▶ **Questions to answer**:
• A. Print the passage of the Kupe gas project article between "Then the rig" and "he told PNN.", inclusive.
• B. Turn the records, from their start through the line containing "Reading right to" (both ends included), into a numbered list. Skip blank lines and leave out the pictures.

------ Provided text

OPERATIONS

Rig delay won’t affect Kupe development: Origin

THE $NZ980 million ($A870 million) Kupe gas-condensate project has suffered a second delay to the start of development drilling, but operator Origin Energy is adamant the timetable for first gas ashore will not be affected.

Rig delay won’t affect Kupe development: Origin

Origin’s Kupe project director Peter Ashford told the 2007 National Power Conference in Auckland yesterday afternoon that the jack-up Ensco Rig 107 was now not due to arrive in New Zealand waters from offshore Vietnam, until September.

The rig had originally been scheduled to arrive in March but that was later delayed to June.

“There is a lot of ‘float’ in the offshore program so the further delay of the 107 will not affect the critical path of Kupe development,” Ashford told PetroleumNews.net.

On arrival in Taranaki waters, the Ensco 107 rig would install the jacket and, hopefully, the topsides – both of which are being fabricated in Thailand – in a job that could take one-and-a-half months.

Then the rig would drill three development wells in the central field area (CFA) of the Kupe field, a job that would take about six months.

There was still an option to drill two exploration wells in other parts of the CFA, where prospects included Denby, Leith and Stent, but no decision had yet been made which prospects might be drilled, Ashford said.

“There may actually be some advantages with this further delay in that we will be drilling during the more settled weather window of spring, summer, maybe autumn, compared to the winter,” he told PNN.

Ashford told delegates that a reel barge would be used, for the first time in New Zealand, to lay the Kupe products pipeline and umbilical, which would be much quicker than using a lay barge to do the same job.

------------
------ Excerpted records

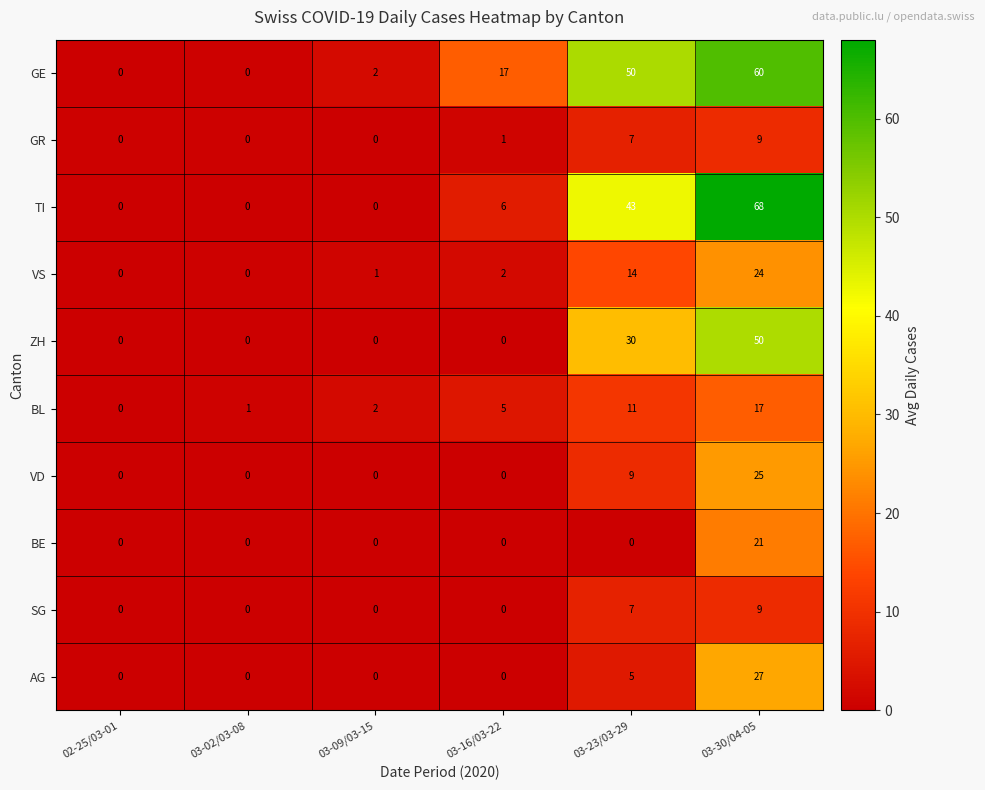

Is the value of GR at 03-16/03-22 greater than the value of AG at 03-16/03-22?

Yes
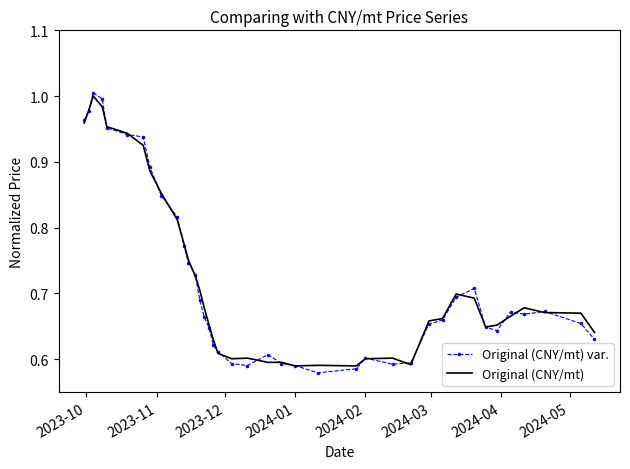

What are all the series names shown in the legend?

Original (CNY/mt) var., Original (CNY/mt)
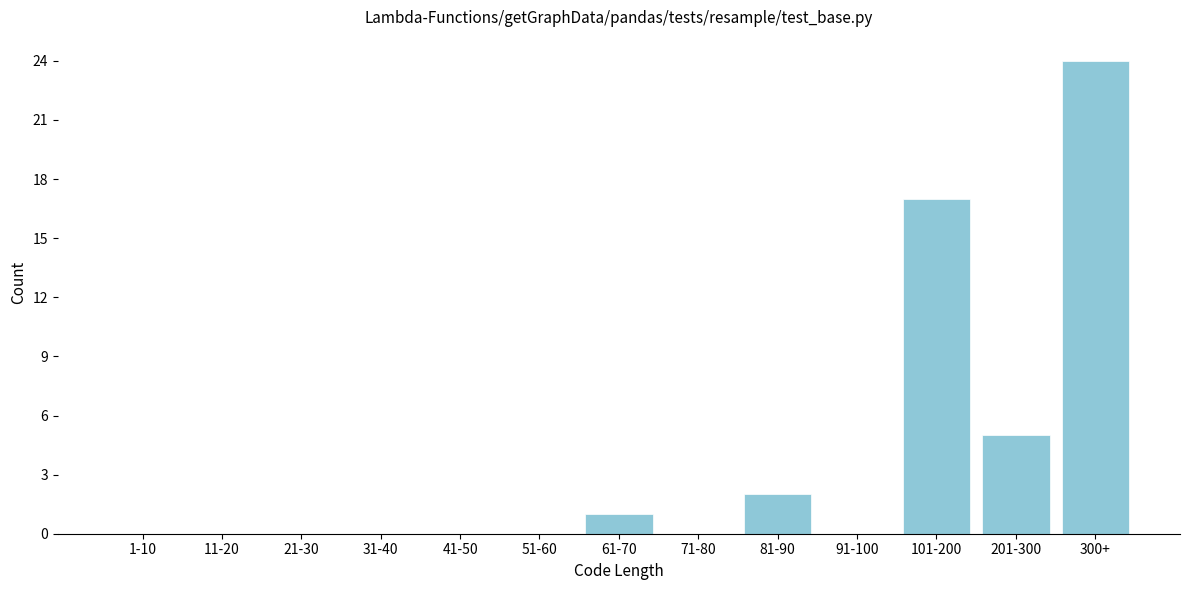

Reading right to left, list all the values displayed in this chart.

300+=24	201-300=5	101-200=17	91-100=0	81-90=2	71-80=0	61-70=1	51-60=0	41-50=0	31-40=0	21-30=0	11-20=0	1-10=0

------------

▶ **Task-by-task solutions**:
• A.
Then the rig would drill three development wells in the central field area (CFA) of the Kupe field, a job that would take about six months.

There was still an option to drill two exploration wells in other parts of the CFA, where prospects included Denby, Leith and Stent, but no decision had yet been made which prospects might be drilled, Ashford said.

“There may actually be some advantages with this further delay in that we will be drilling during the more settled weather window of spring, summer, maybe autumn, compared to the winter,” he told PNN.

• B.
1. Is the value of GR at 03-16/03-22 greater than the value of AG at 03-16/03-22?
2. Yes
3. What are all the series names shown in the legend?
4. Original (CNY/mt) var., Original (CNY/mt)
5. Reading right to left, list all the values displayed in this chart.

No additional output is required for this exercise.